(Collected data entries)
• • • • • • •

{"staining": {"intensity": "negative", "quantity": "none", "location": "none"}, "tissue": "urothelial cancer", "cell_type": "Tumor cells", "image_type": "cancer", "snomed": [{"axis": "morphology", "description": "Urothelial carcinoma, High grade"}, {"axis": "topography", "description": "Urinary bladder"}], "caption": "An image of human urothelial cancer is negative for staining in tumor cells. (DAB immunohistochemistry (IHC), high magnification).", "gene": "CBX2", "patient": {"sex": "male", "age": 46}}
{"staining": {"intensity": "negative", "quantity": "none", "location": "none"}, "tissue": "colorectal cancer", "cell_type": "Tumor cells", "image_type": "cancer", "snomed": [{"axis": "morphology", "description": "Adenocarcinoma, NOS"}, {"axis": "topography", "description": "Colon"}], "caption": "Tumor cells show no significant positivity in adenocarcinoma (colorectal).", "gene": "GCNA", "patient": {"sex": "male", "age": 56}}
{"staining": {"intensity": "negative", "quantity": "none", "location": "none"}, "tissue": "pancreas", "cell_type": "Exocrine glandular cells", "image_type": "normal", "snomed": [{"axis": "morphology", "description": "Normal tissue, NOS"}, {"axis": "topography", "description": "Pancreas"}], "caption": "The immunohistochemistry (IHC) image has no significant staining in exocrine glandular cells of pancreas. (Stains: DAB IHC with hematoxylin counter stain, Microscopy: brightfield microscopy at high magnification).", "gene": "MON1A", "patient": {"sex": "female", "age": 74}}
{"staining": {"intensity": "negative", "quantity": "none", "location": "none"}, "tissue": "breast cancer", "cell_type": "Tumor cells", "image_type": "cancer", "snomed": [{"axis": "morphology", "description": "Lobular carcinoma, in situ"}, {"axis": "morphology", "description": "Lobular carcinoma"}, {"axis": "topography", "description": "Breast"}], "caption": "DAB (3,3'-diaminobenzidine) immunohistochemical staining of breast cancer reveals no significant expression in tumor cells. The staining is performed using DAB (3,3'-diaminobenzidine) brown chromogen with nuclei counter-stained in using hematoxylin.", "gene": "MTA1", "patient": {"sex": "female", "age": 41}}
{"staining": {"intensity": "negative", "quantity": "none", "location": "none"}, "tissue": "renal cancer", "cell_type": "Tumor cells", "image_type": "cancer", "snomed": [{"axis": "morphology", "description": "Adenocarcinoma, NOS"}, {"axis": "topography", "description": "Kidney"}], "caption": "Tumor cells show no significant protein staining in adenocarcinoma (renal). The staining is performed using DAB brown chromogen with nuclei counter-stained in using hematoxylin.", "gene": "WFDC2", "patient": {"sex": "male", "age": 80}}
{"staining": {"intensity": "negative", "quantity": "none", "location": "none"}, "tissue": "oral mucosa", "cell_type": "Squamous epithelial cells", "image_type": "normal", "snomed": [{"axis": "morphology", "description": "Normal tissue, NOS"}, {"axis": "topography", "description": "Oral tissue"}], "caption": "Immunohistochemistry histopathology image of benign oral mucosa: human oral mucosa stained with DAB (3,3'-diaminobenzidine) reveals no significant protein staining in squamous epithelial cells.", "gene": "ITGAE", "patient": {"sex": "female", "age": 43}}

• • • • • • •

_WORK TO COMPLETE_. Output the lines above verbatim and in full.

_OUTPUT OF THE TASK_.
{"staining": {"intensity": "negative", "quantity": "none", "location": "none"}, "tissue": "urothelial cancer", "cell_type": "Tumor cells", "image_type": "cancer", "snomed": [{"axis": "morphology", "description": "Urothelial carcinoma, High grade"}, {"axis": "topography", "description": "Urinary bladder"}], "caption": "An image of human urothelial cancer is negative for staining in tumor cells. (DAB immunohistochemistry (IHC), high magnification).", "gene": "CBX2", "patient": {"sex": "male", "age": 46}}
{"staining": {"intensity": "negative", "quantity": "none", "location": "none"}, "tissue": "colorectal cancer", "cell_type": "Tumor cells", "image_type": "cancer", "snomed": [{"axis": "morphology", "description": "Adenocarcinoma, NOS"}, {"axis": "topography", "description": "Colon"}], "caption": "Tumor cells show no significant positivity in adenocarcinoma (colorectal).", "gene": "GCNA", "patient": {"sex": "male", "age": 56}}
{"staining": {"intensity": "negative", "quantity": "none", "location": "none"}, "tissue": "pancreas", "cell_type": "Exocrine glandular cells", "image_type": "normal", "snomed": [{"axis": "morphology", "description": "Normal tissue, NOS"}, {"axis": "topography", "description": "Pancreas"}], "caption": "The immunohistochemistry (IHC) image has no significant staining in exocrine glandular cells of pancreas. (Stains: DAB IHC with hematoxylin counter stain, Microscopy: brightfield microscopy at high magnification).", "gene": "MON1A", "patient": {"sex": "female", "age": 74}}
{"staining": {"intensity": "negative", "quantity": "none", "location": "none"}, "tissue": "breast cancer", "cell_type": "Tumor cells", "image_type": "cancer", "snomed": [{"axis": "morphology", "description": "Lobular carcinoma, in situ"}, {"axis": "morphology", "description": "Lobular carcinoma"}, {"axis": "topography", "description": "Breast"}], "caption": "DAB (3,3'-diaminobenzidine) immunohistochemical staining of breast cancer reveals no significant expression in tumor cells. The staining is performed using DAB (3,3'-diaminobenzidine) brown chromogen with nuclei counter-stained in using hematoxylin.", "gene": "MTA1", "patient": {"sex": "female", "age": 41}}
{"staining": {"intensity": "negative", "quantity": "none", "location": "none"}, "tissue": "renal cancer", "cell_type": "Tumor cells", "image_type": "cancer", "snomed": [{"axis": "morphology", "description": "Adenocarcinoma, NOS"}, {"axis": "topography", "description": "Kidney"}], "caption": "Tumor cells show no significant protein staining in adenocarcinoma (renal). The staining is performed using DAB brown chromogen with nuclei counter-stained in using hematoxylin.", "gene": "WFDC2", "patient": {"sex": "male", "age": 80}}
{"staining": {"intensity": "negative", "quantity": "none", "location": "none"}, "tissue": "oral mucosa", "cell_type": "Squamous epithelial cells", "image_type": "normal", "snomed": [{"axis": "morphology", "description": "Normal tissue, NOS"}, {"axis": "topography", "description": "Oral tissue"}], "caption": "Immunohistochemistry histopathology image of benign oral mucosa: human oral mucosa stained with DAB (3,3'-diaminobenzidine) reveals no significant protein staining in squamous epithelial cells.", "gene": "ITGAE", "patient": {"sex": "female", "age": 43}}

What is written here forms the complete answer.